Meet Our Volunteers

Betty Jo Senior, Bel Air Volunteer Fire Company

Betty Jo Senior

Chair, Benevolent Fund & Auxiliary Member, Bel Air Volunteer Fire Company

Betty Jo Senior (total of 16 years)
Bel Air Volunteer Fire Company, Auxiliary Member (5)
Past Member, Fire and EMS (Bel Air)
Chair, HCVFA Benevolent Fund (2 years)

A life of service brings a life of returns, finds Betty Jo Senior—not only in self-satisfaction but in friends, support, and even finances. “You have to give to your community, to get back from your community,” she says.

Senior first became involved in the fire/EMS world when her husband, a Baltimore County firefighter, convinced her to take an EMT class. She got the bug and joined Bel Air in 1979, which she eventually left as a lifetime member and rejoined as an auxiliary member. “Fire department is a family—volunteer or paid,” Senior says, noting she’s still especially close with several women she’s known since she began.

Besides this circle of women she started with, she still has numerous other friends who continue to volunteer together over many years. “Life would be empty without these friendships,” she says. “I wouldn’t know any of them without joining Bel Air.” These friends have become a second family, she says. “I can call anyone, and out of 100 names if I called and said, ‘I need…’ I know it would be taken care of.”

Her experience enriched her life in another major way, too. “Riding the ambulance as long as I did set me up for a career in nursing,” she says. “I became a nurse and pursued a career in medicine.”

She now considers volunteering to be her job after her career in nursing. It not only provides satisfaction and social ties, but adds to her retirement money as well. “You get to help your community, and they give back to you in a pension,” she says. This benefit is Harford County’s Length of Service pension program, known as LOSAP, which provides a monthly stipend after age 55 based on your number of years of service.

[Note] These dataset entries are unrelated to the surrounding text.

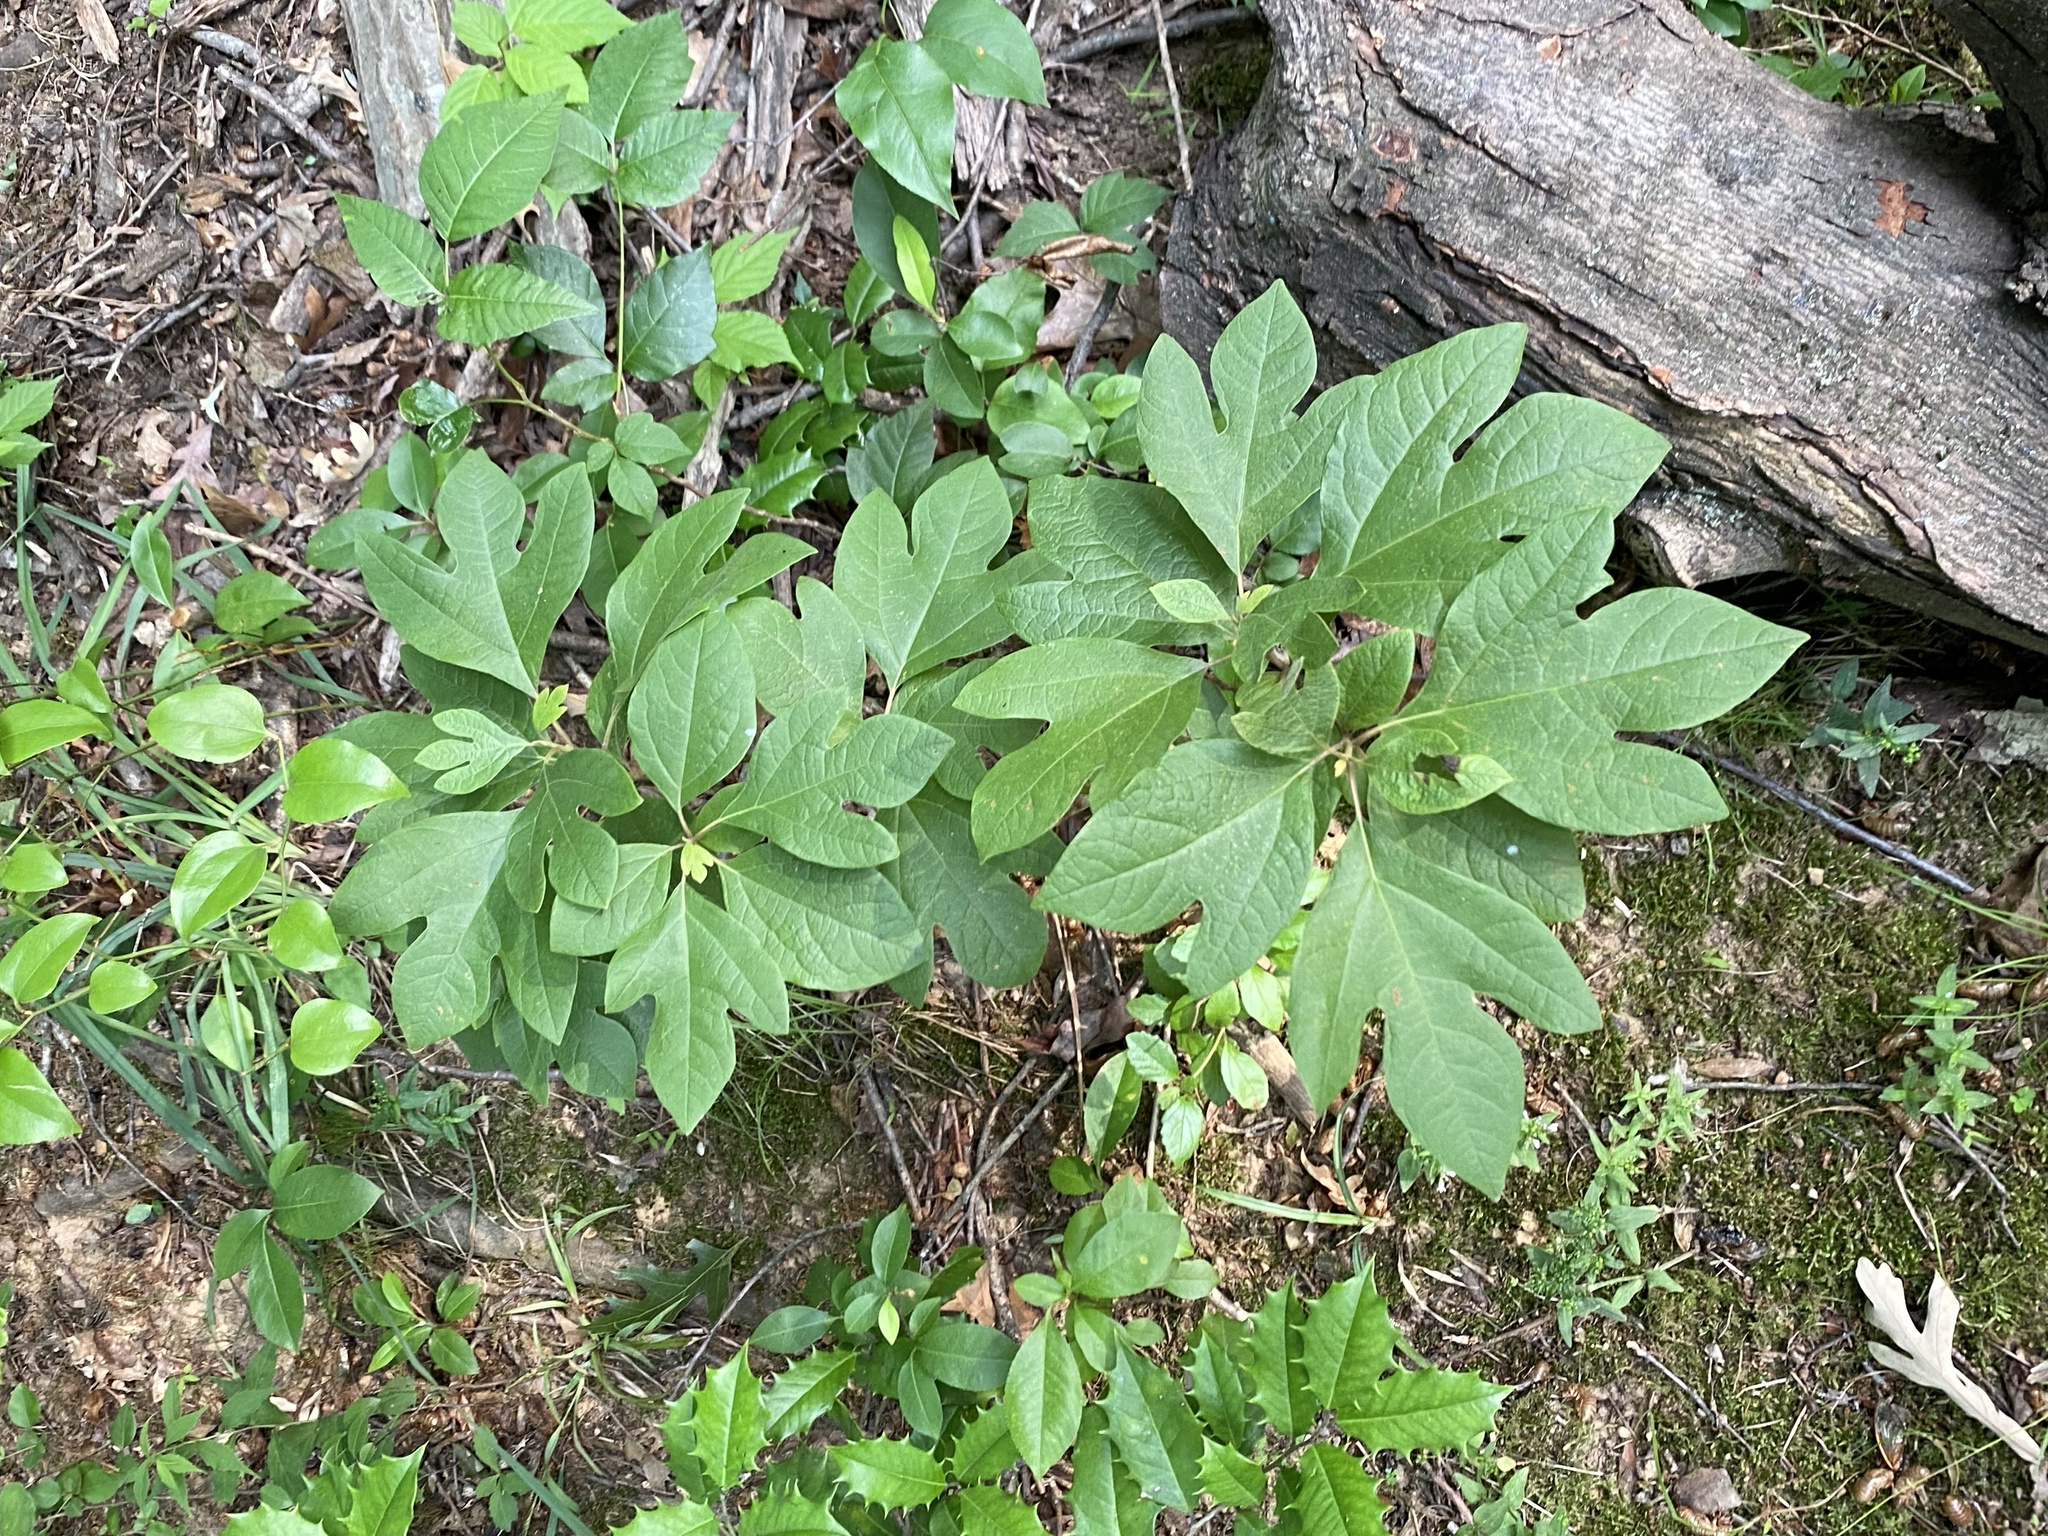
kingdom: Plantae
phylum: Tracheophyta
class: Magnoliopsida
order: Laurales
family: Lauraceae
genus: Sassafras
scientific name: Sassafras albidum
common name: Sassafras
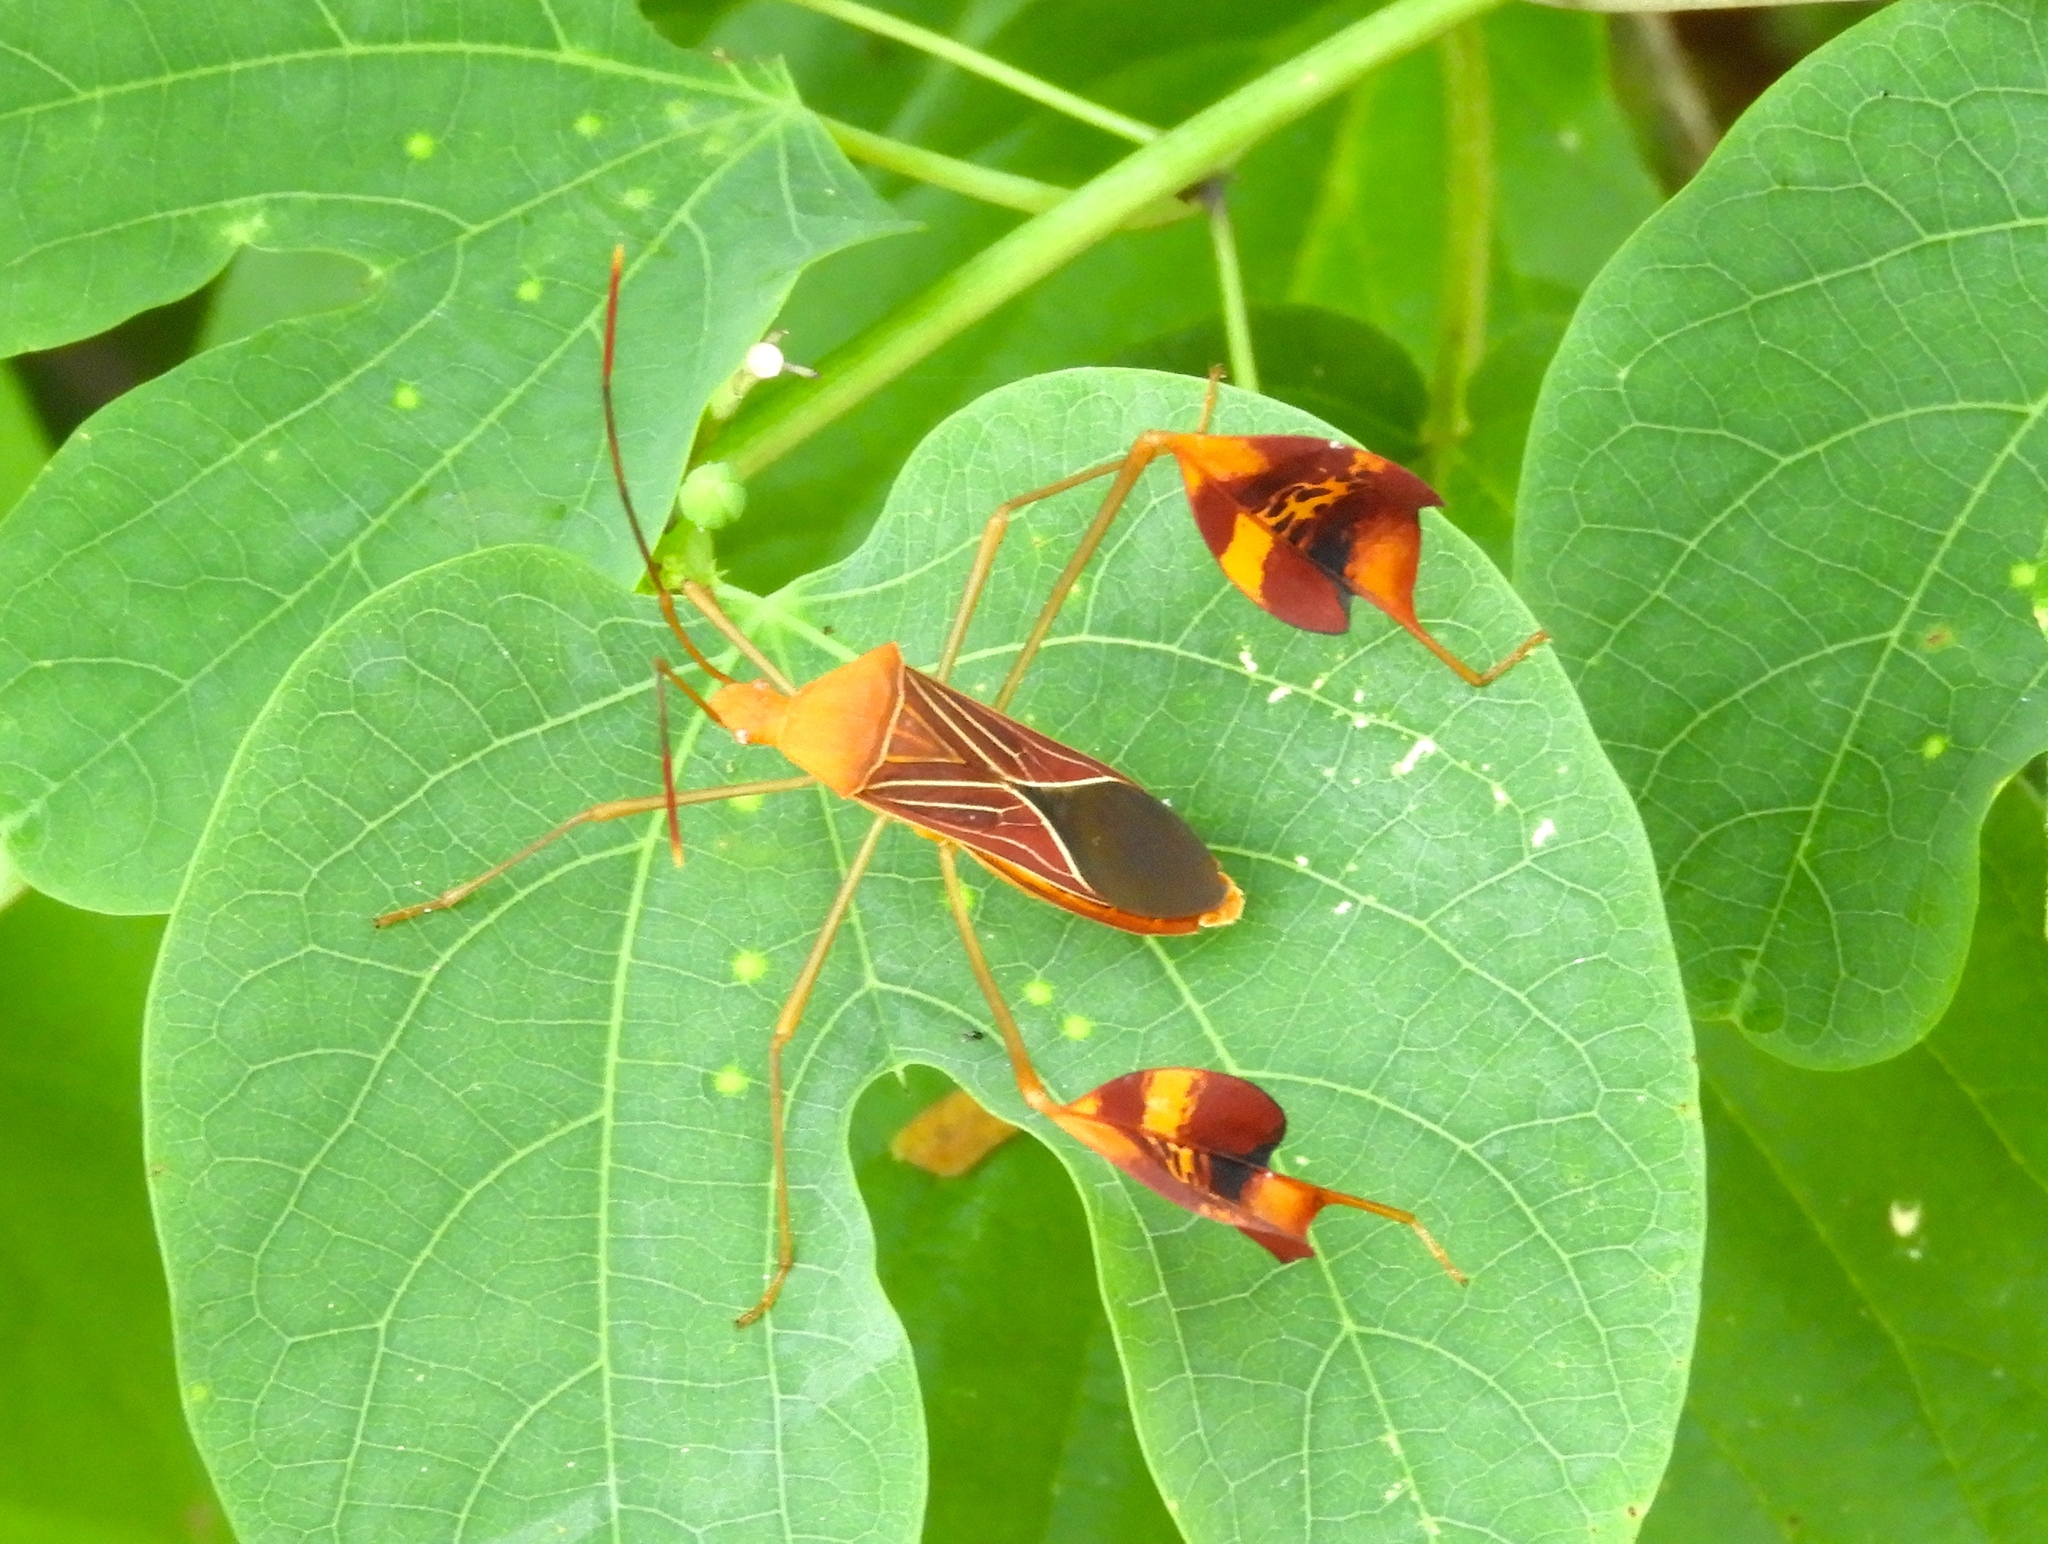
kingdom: Animalia
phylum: Arthropoda
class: Insecta
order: Hemiptera
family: Coreidae
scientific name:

When Senior looks back on her volunteer service, it’s full of times she felt she made an impact. “There are too many to isolate,” she says, “but any time you are successfully able to get someone to a medical facility, and they leave the facility as a functional human being again, that’s a success story.”

One memorable call involved a local physician and his wife who were injured in a house fire. Senior’s crew was able to put them in a helicopter and send them for intensive treatment. They were burned, but had a good recovery. “Successfully completing your mission is a huge accomplishment and highlight,” she says.

More recently, Senior has taken a role in developing the HCVFA’s new benevolent fund to raise money for any fire or EMS member who needs financial assistance due to job loss or other hardship. “It’s about caring for our firefighters and EMS to provide help if it is needed,” she says. The county is developing the fund in the name of Judy Hinch, who died in 2019 after dedicating her life to volunteering for the Aberdeen Vol. Fire Co. and for all of Harford County through the HCVFA.

One of Senior’s proudest moments as a volunteer came through their most recent fundraising event, in which the department raised $6,000 through a raffle. “The income we got from this event really put us in a good position,” she says. Her one regret from her time as a volunteer: that she never got the chance to deliver a baby. “That’s a competition I lost,” Senior jokes, recalling a long-running competition she once held with her husband.

Senior advises any prospective HCVFA volunteers to not only give it a try, but to commit to staying a while. That’s how you really get to know your peers, make lifelong friends, and experience the journey of personal growth and adventure.

“It takes the same things as it does for a marriage—commitment,” she says. “Commit yourself to trying it.” With that commitment comes the ability to build fortitude from a tragedy, she says, and to build a passion for the fire service through your involvement.

“The benefits outweigh the sacrifice,” she says. “I can’t imagine my life without the friends I made. That’s worth its weight in gold.”